Patients can’t generate their own immune response (immunocompromised)
Newborns born to a mother with a recent varicella infection
Newborns with exposure to measles or hep A
Toxin producing microbes already present in patient
If active immunization is not readily available/functioning (premies)
Active Immunity
Formation of antigen-specific humoral and cellular immunity post exposure to a foreign pathogen –> results in MEMORY CELL FORMATION and is MUCH LONGER LASTING than passive immunity!
Live Attenuated Vaccines
Contain a live virus with DECREASED VIRULENCE
Whole organism is altered, so that when given it causes mild or absent symptoms
Attenuation can result by passing the organism through multiple cell cultures or by genetic reassortment
ROTAVIRUS (#1 cause of infant diarrhea) vaccine – combines bovine and human viruses; BOVINE portion lessens severity, human aspect ensures proper antibody formation!!

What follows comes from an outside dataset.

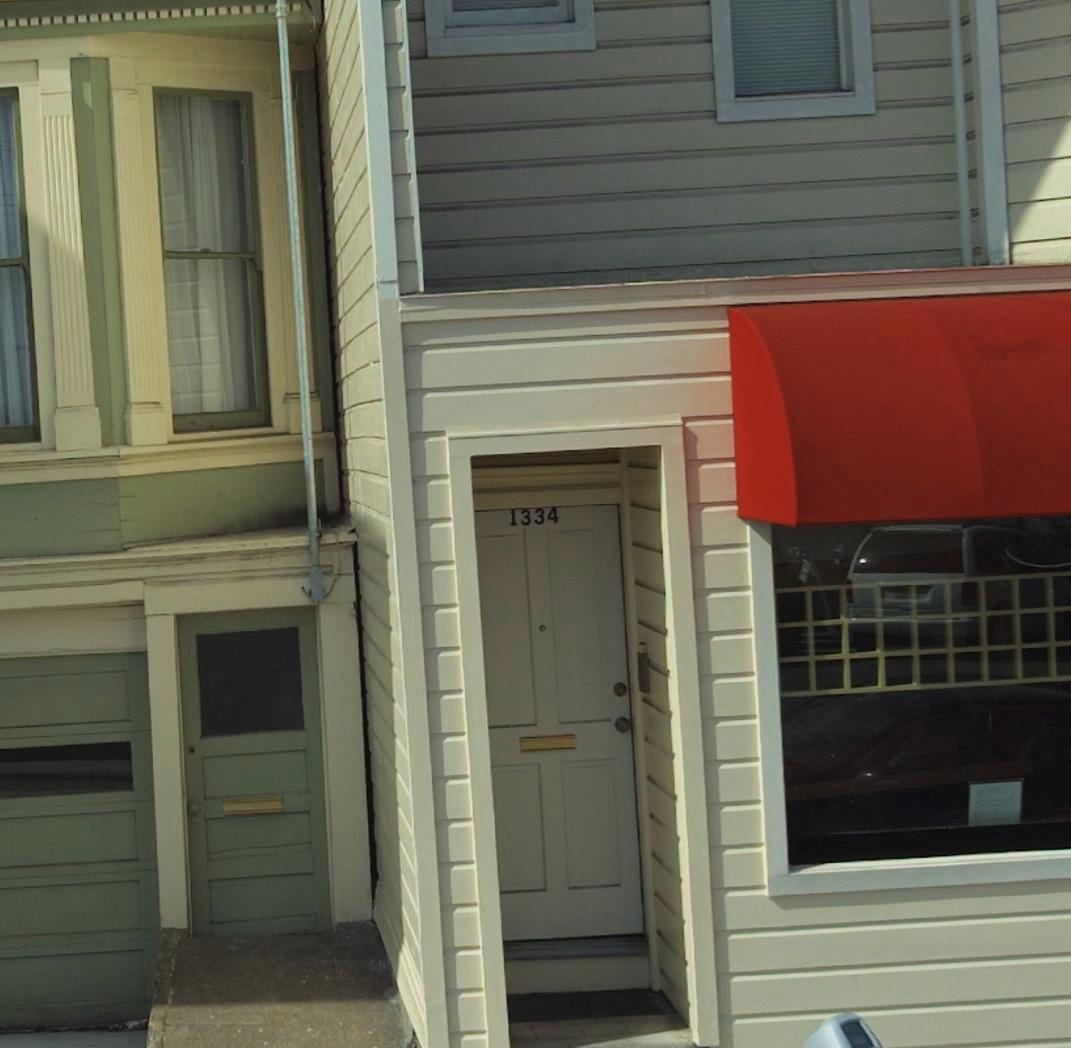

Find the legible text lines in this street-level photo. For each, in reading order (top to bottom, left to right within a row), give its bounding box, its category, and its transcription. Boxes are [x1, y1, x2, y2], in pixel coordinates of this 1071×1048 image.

MMR, influenza, polio, yellow fever, varicella are all LIVE ATTENUATED (many can also be given as inactivated).
Inactivated Vaccines
Contain ONLY VIRAL PARTICLES and ARE NOT ALIVE
Whole cell - contain whole cell pathogens that have been killed by heat shock or chemicals; generally WEAKER and require multiple doses to confer immunity
Toxoid - made of inactivated TOXIN released by the organism and include vaccines for tetanus, diphtheria, botulism, HBV, and rabies – need a BOOSTER later on for full immunity
Or FRACTIONAL – next card
Fractional Vaccines
Recombinant, polysaccharide, or conjugated polysaccharide
Recombinant - made through insertion of bacterial plasma into YEAST; yeast is culture and the virulent particles replicated and then made into a vaccine; NO BACTERIAL DNA in the vaccine, so it cannot CAUSE disease
Polysaccharide – contain sugars found on the viral surface and alone do NOT induce a strong immune response; T cell independent (only B cell response; IgM is primary antibody made and little or no IgG produced; kids under 2 are NOT RESPONSIVE TO THESE
But if conjugated to a viral protein, the vaccine is greatly enhanced and a T CELL RESPONSE would be generated
Additionally, conjugated vaccines produce mainly IgG and can be given to kids under 2!
Conjugated include pneumococcus, meningococcus and haemophilus!
Live vs. Inactivated?
Adults, perhaps the best is INACTIVATED – since adults have been exposed to these viruses (sometimes) in the past, like influenza, they are more likely to have antibodies already that would bind to the live vaccine, limiting the development of new active immunity!! Use Inactivated
In contrast, young kids do not have as many antibodies, so their body has no response ramping up an immune response when a live vaccine is given!